Premetto che in me non c’è alcuna adesione programmatica ad una corrente artistica, l’unico dato certo è che mi esprimo attraverso la figurazione. Questa non è una scelta determinata della mia volontà che, soppesando tutte le modalità espressive, decide di optare per la soluzione figurativa: no, essa è l’unica possibilità di dare forma alla mia interiorità. Essa sgorga spontaneamente. E’ il modo di rendere visibile ciò che in me è fatto di materia psichica ( emozioni, sentimenti, angosce, ecc. ecc. ).

Le suggestioni che provo dinnanzi ad un oggetto, persona o cosa che sia, sono il motore che mi spinge a rappresentarlo in un dipinto, scatenando in me una miriade di riflessioni ed, attraverso le analogie, cerco di cogliere le innumerevoli sfaccettature della realtà simbolica celate dietro all’apparente.

Ciò che noi percepiamo attraverso i nostri sensi, è null’altro che superficie. Dietro di essa riverberano aspetti insondabili all’analisi razionale e solo l’intuizione è in grado di farci giungere ad una provvisoria meta nella ricerca di senso.
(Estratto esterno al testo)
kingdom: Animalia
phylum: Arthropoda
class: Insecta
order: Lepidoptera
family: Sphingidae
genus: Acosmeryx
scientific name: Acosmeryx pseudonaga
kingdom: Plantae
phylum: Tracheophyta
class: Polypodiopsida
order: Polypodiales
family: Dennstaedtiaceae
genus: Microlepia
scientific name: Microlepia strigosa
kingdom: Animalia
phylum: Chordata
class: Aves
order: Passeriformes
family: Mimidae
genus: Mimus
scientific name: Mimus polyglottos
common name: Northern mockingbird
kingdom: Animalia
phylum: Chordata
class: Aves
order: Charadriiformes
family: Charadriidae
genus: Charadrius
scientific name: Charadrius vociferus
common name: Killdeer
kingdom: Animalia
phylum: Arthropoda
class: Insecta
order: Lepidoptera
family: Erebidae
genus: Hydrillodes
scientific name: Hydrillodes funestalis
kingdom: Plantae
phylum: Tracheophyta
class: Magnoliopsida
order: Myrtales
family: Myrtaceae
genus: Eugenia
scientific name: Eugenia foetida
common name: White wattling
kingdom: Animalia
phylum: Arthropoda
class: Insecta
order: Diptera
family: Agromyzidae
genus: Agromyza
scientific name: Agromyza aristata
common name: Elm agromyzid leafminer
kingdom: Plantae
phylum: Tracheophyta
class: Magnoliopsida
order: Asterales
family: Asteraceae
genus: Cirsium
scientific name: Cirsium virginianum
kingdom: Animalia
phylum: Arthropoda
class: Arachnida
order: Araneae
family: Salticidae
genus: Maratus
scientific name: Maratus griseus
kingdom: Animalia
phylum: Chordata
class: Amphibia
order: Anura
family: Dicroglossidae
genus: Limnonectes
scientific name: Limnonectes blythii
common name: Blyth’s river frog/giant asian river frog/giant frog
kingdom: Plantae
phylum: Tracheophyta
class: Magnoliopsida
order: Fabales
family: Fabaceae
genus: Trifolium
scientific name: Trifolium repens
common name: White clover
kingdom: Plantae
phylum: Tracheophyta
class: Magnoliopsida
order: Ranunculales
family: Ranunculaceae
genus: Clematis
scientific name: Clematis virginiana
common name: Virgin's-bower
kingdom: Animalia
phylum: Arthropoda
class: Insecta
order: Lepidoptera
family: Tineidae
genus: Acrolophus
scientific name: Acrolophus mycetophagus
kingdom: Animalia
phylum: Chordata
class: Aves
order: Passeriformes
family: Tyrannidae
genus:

Pur tuttavia, il visibile che lo sguardo coglie, è il punto da cui muove ogni mia rappresentazione pittorica. Inizia così, un’esplorazione che, a partire dalla superficie delle cose, attraverso graduali stesure di materia pittorica e graduali svelamenti di orizzonti metafisici, tenta di catturarne l’essenza.

E’ il tentativo di leggere, attraverso la maschera del visibile ciò che vi è celato; e, per dirlo con le famose parole del Leopardi: “ …mi è dolce naufragar in questo mar.”